Nearly 20,000 people. A computer glitch. Some glitch. A glitch is when my game of Halo freezes in mid-frag. This was not a glitch. This was a meltdown. Several people had to be taken to the hospital. Scores more languished in the airport, suffering from hunger and dehydration. Babies cried for formula. On the tarmac, planes from all over the world waited, waited, some as long as seven hours before permitting their passengers to get out of their tiny tubes and head down the gangway. Food ran out. Water, too, after a while.
In the airport parking lot at 3:00 AM, gridlock. Not a traffic jam. Not a frustrating slowdown. Total immobility. Time standing still at the horizon between night and day. A few weeks ago, I was in one of those, in Oakland. We sat, emitting an occasional honk out of sheer desperation. Finally, we mounted a curb, drove across an oncoming lane, and escaped into the night. I guess when society fails to provide rationality and order, and our level of outrage gets urgent enough, folks eventually feel entitled to, you know, do what’s necessary.
All around us, it seems, the infrastructure we have come to depend on is crumbling. And we read about these things, and know in our hearts NOT that it might happen to us sometime soon, but that it most certainly WILL.
Were you there, when the computers coughed and 20,000 people were held in limbo?

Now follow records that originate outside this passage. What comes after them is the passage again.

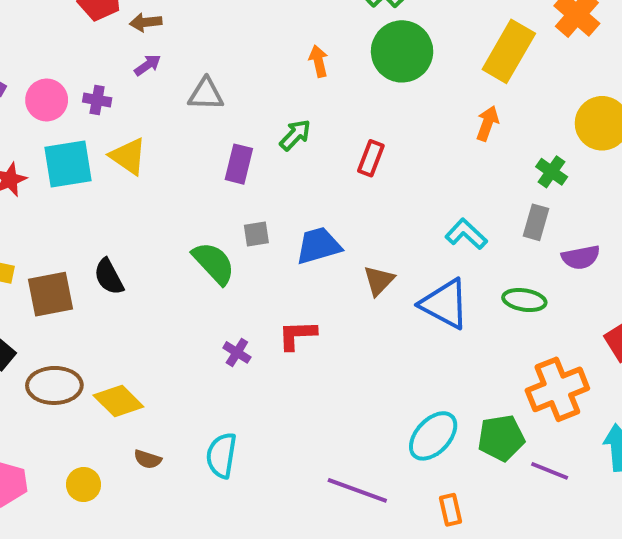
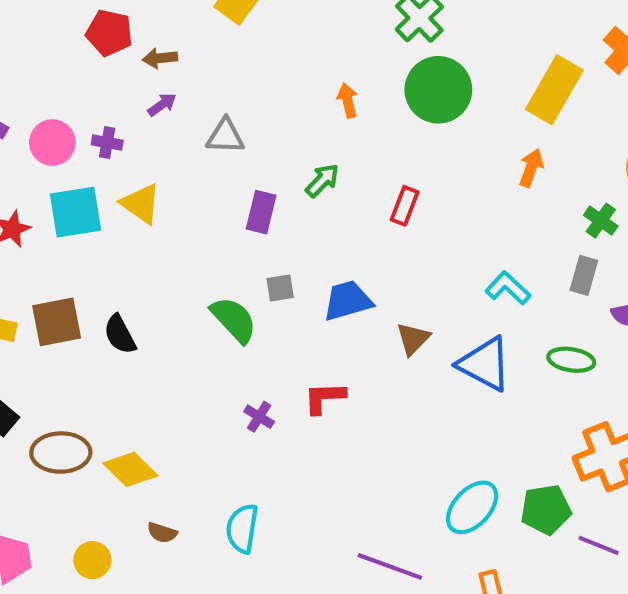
brown square: (51, 294) -> (57, 322), moved

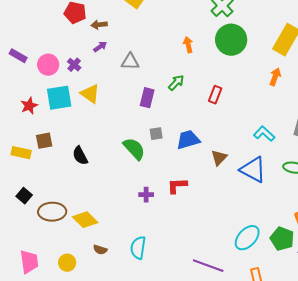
purple cross: (107, 143) -> (74, 65), turned 32
brown square: (57, 322) -> (44, 141), moved, size x0.7
purple cross: (259, 417) -> (146, 195), turned -32
green pentagon: (546, 510) -> (282, 239), turned 30

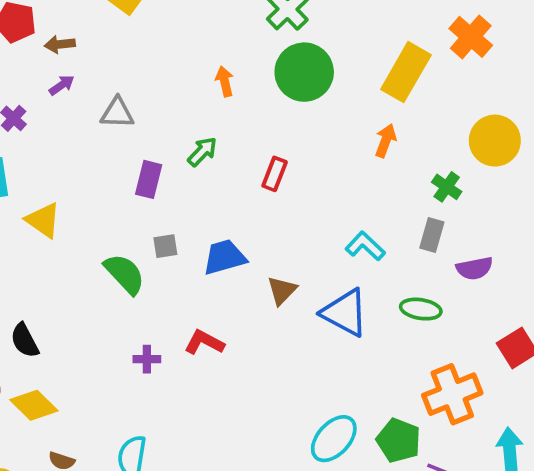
yellow triangle: (90, 94) -> (43, 220), moved
black semicircle: (80, 156) -> (25, 341), moved
red L-shape: (177, 186) -> (204, 342), turned 30

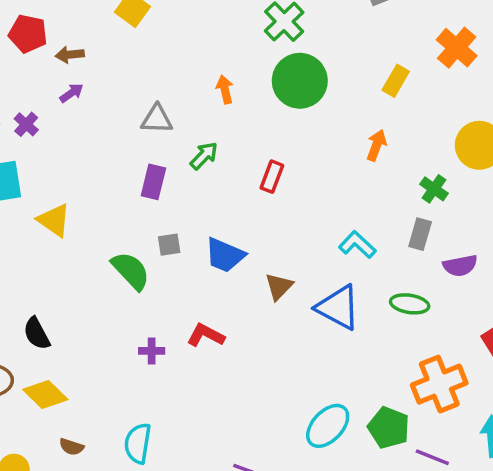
yellow rectangle: (406, 72) -> (396, 81), size x0.6
gray triangle: (117, 113) -> (157, 119), moved
blue trapezoid: (225, 257) -> (225, 255), turned -141

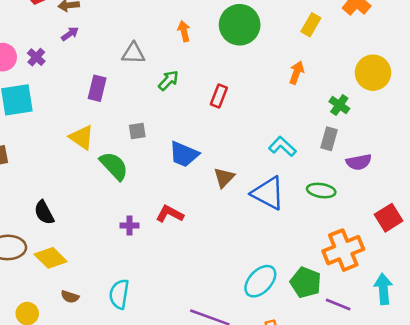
purple rectangle: (153, 182) -> (97, 88), moved
yellow triangle: (54, 220) -> (82, 137), moved
gray square: (169, 245) -> (137, 131), moved

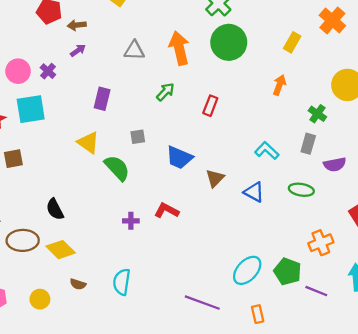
orange arrow: (184, 31) -> (179, 48), size x1.8
gray triangle: (133, 53) -> (134, 50), moved
blue triangle: (268, 193) -> (254, 192), size x0.7
orange cross: (343, 250) -> (321, 243), size x0.7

Or did something like this just happen to you in a place that doesn’t matter to the media quite so much? Do you have some thoughts on why these things keep coming down? Why a computer system of such manifest importance is insufficiently backed up? Bridges falling… debt markets exploding… tornadoes in Brooklyn? What next? Any ideas?
Oh by the way, happy Monday to ya. Looks like a nice day outside, doesn’t it?